SEAN BELL: Protesters (top) rally outside the U.N. on Jan. 29 to denounce NYPD human rights violations and call for the resignation of Police Commissioner Ray Kelly. (Bottom) Omawale Clay of the December 12th Movement speaks. PHOTOS: DENNIS W. HO
What should we expect as the Sean Bell case goes to the grand jury? Will it be like the Amadou Diallo case, in which the grand jury found reason to press criminal charges, although the officers were ultimately acquitted?
The right to a grand jury is contained in the Fifth Amendment to the U.S. Constitution; the function is to provide a community filter on a prosecutor’s discretion. It is designed to protect a suspect from having to face serious criminal charges on flimsy evidence. In New York, grand juries are composed of 23 people and 12 of them must vote for an indictment or else the case cannot be prosecuted as a felony. In order to preserve the presumption of innocence, the proceedings of a grand jury always stay secret – much to the consternation of the media.
A suspect has the right to testify before the grand jury but may decide not to do so, preserving the right to remain silent throughout the duration of the criminal proceedings.
Officer Michael Oliver, who fired 31 shots, has said he will testify before the grand jury, but he wants to be the last, following an expected 40 to 50 witnesses. Perhaps he is hoping that some of that secret testimony will leak out to his advantage.
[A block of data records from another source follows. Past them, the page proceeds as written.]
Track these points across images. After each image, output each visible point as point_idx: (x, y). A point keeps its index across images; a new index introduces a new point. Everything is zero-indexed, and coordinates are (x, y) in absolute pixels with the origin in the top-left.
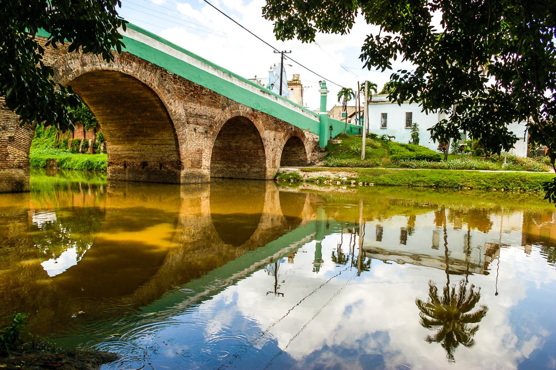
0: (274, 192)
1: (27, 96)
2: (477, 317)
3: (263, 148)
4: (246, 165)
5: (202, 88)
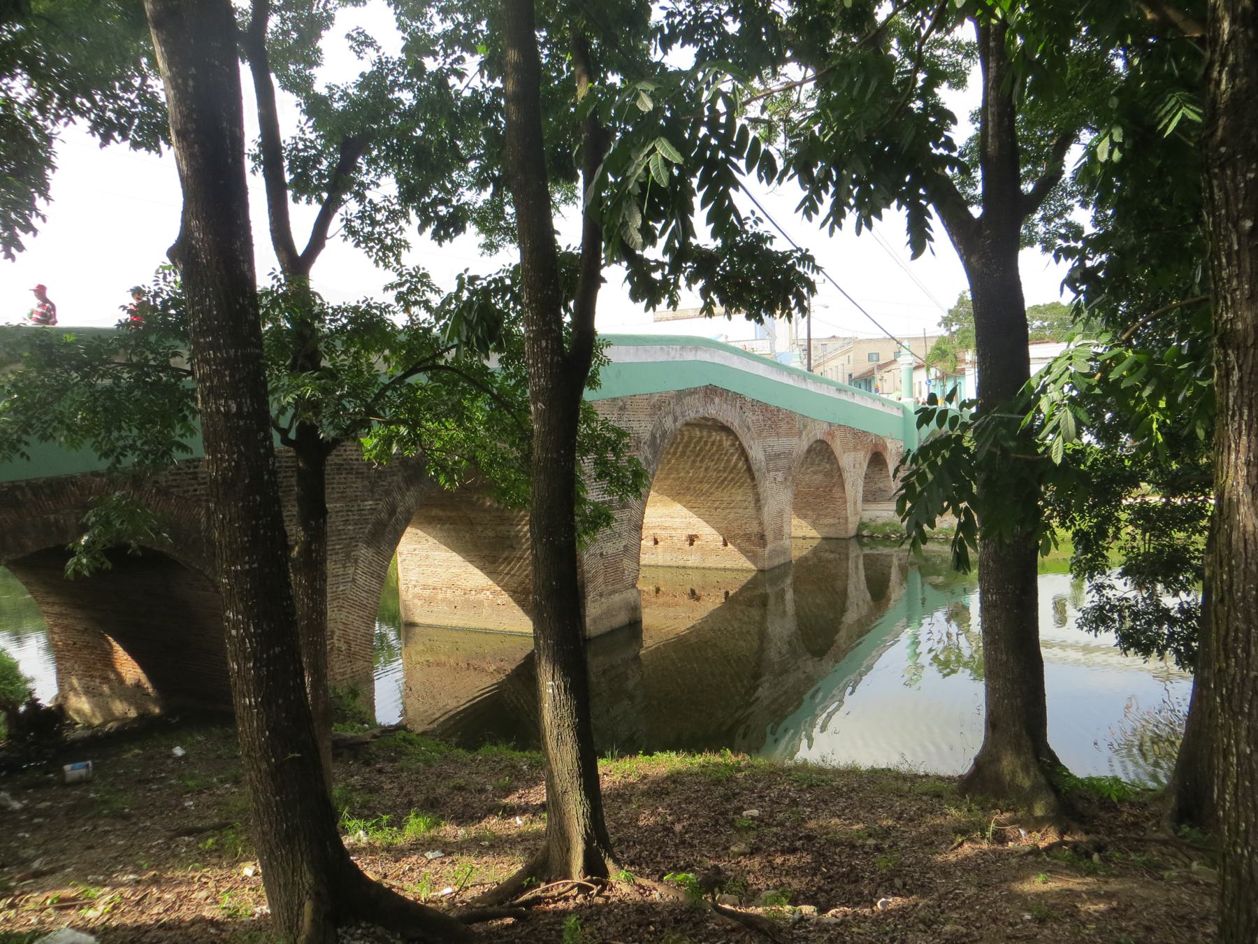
0: (858, 556)
1: (86, 538)
2: (376, 262)
3: (842, 486)
4: (809, 513)
5: (779, 410)
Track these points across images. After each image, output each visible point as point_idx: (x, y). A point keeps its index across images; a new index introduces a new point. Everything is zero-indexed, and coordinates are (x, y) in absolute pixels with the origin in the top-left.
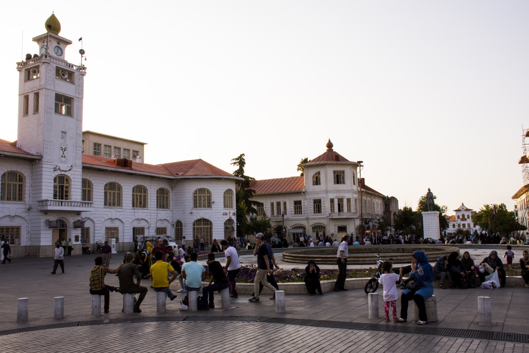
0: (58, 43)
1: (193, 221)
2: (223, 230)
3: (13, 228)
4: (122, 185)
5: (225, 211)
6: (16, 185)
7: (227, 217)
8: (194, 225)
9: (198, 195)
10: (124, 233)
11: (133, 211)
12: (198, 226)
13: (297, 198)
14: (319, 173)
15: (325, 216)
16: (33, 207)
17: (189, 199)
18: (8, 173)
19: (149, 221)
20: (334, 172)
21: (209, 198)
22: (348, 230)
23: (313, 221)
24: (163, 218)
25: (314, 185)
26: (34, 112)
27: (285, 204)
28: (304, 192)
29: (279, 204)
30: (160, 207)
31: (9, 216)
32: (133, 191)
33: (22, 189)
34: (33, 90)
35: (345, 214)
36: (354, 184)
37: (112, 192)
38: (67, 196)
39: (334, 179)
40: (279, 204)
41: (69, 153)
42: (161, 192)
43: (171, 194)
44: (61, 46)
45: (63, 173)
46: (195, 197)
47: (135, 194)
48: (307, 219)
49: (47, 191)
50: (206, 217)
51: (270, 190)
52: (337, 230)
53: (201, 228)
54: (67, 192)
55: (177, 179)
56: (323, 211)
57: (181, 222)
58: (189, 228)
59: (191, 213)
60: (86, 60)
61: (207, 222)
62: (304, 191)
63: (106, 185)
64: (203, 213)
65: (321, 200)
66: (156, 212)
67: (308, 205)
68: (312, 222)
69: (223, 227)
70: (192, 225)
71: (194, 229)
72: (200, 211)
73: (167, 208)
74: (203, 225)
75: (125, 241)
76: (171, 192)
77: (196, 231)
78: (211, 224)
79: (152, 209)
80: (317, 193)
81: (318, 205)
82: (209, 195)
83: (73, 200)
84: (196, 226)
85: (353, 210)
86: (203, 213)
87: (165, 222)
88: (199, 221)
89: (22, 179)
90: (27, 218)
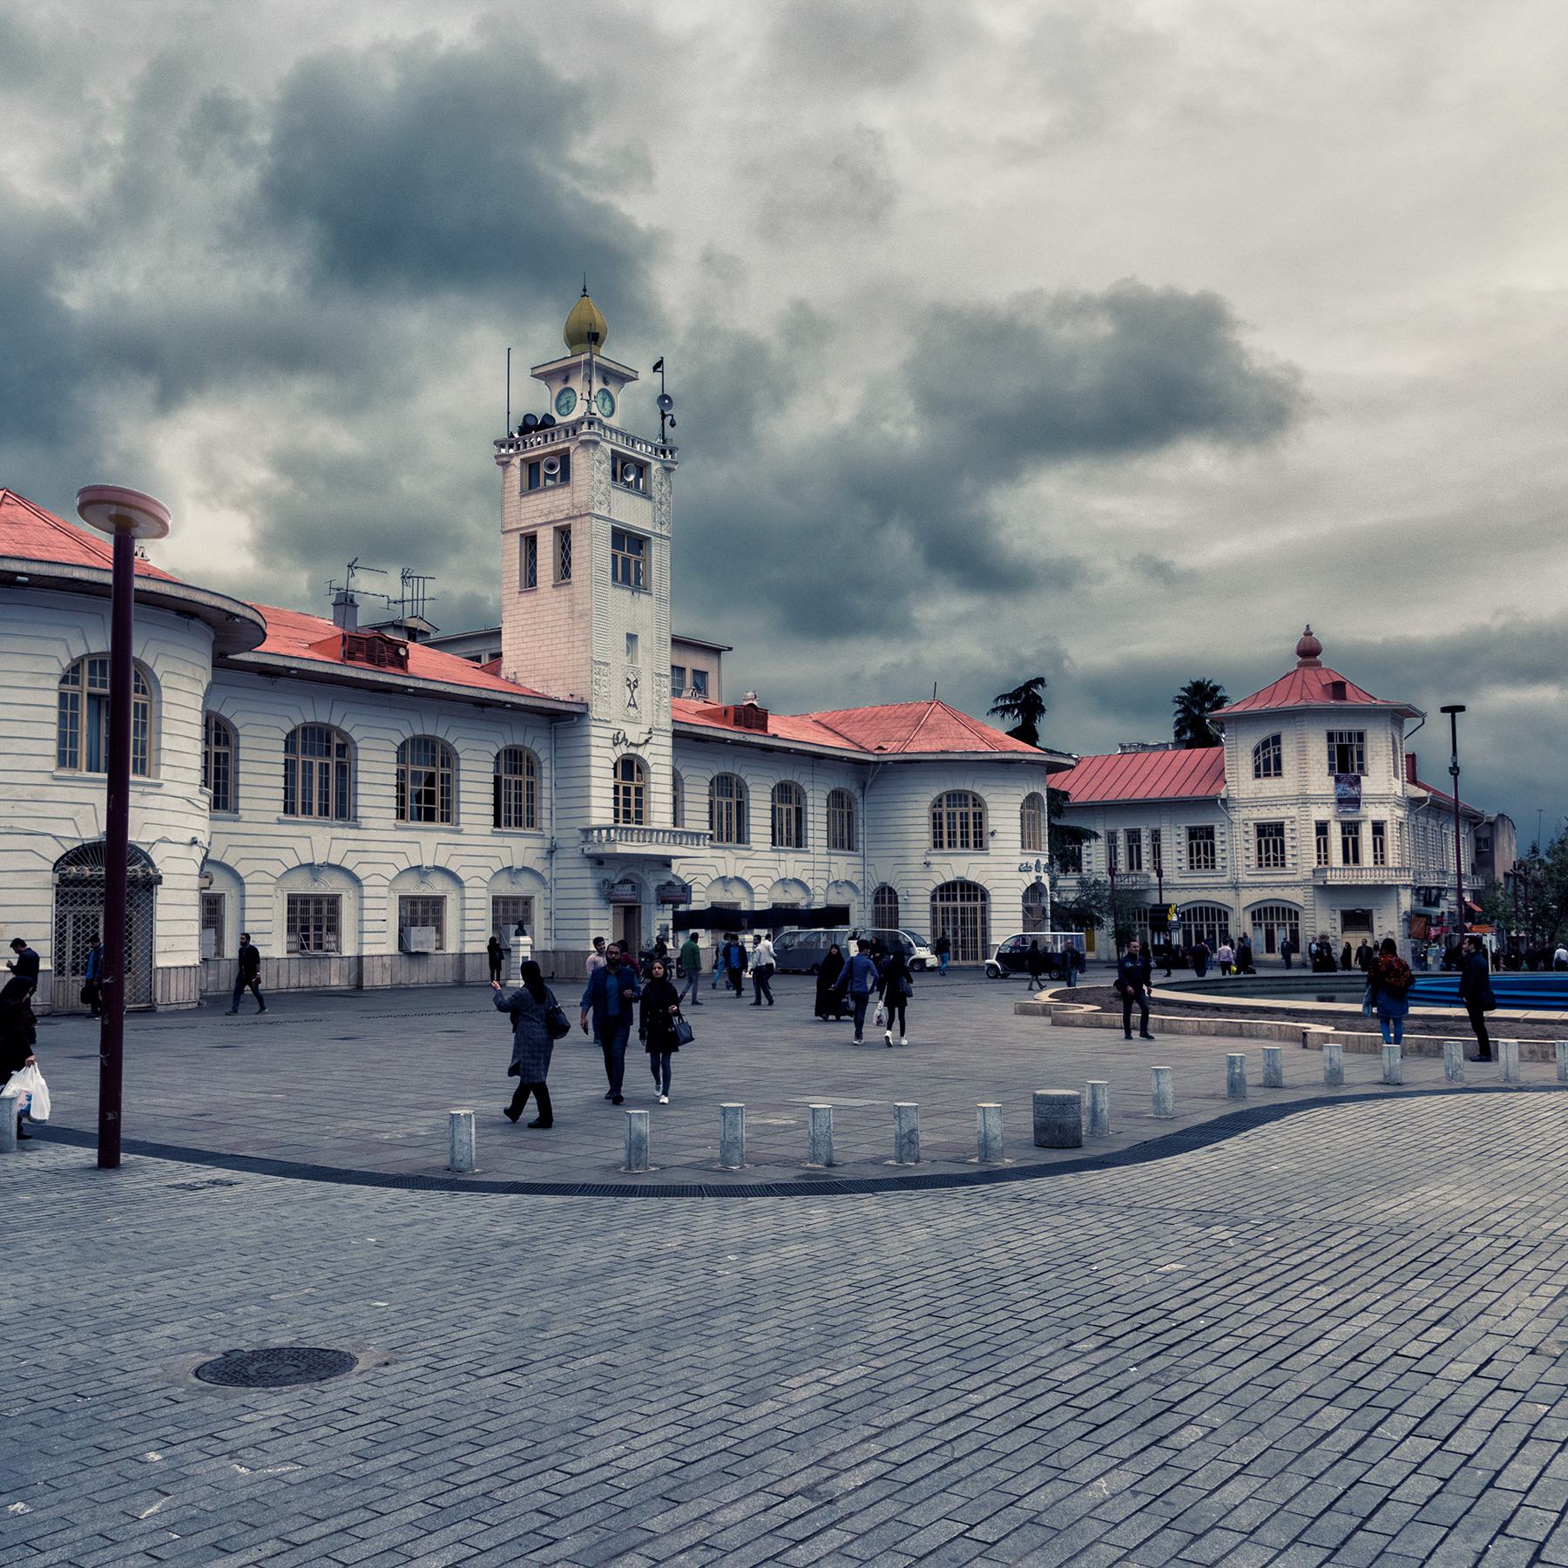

When he testifies, he is not allowed to have a lawyer with him. He may step out of the grand jury room to confer with his attorney, but the attorney may not enter the grand jury room. The surviving victims of the Kahlua Cabaret shootout will speak to the grand jury. They say the officers did not reveal their plainclothes status, and they thought they were being robbed. Unless the other officers convince the grand jury that they thought their lives were in danger, there will have to be an indictment. The four other cops have said they will testify. No announcement has been made as to whether any of them will receive immunity from prosecution in exchange for their testimony.
They may stick together like Abner Louima’s abusers did, apparently to concoct a story that would keep all but one of them out of jail, as well as provide grounds for an appeal. Even if there are no criminal charges, there will certainly be a civil lawsuit for deprivation of civil rights. Most likely, the taxpayers will pay the cost of the defense and the damages. One effective reform would be to take the damages award out of the NYPD budget. Presently it comes from general coffers. With an ineffective Civilian Complaint Review Board and a politically powerful police union, there is very little deterrent to shooting first and asking questions later.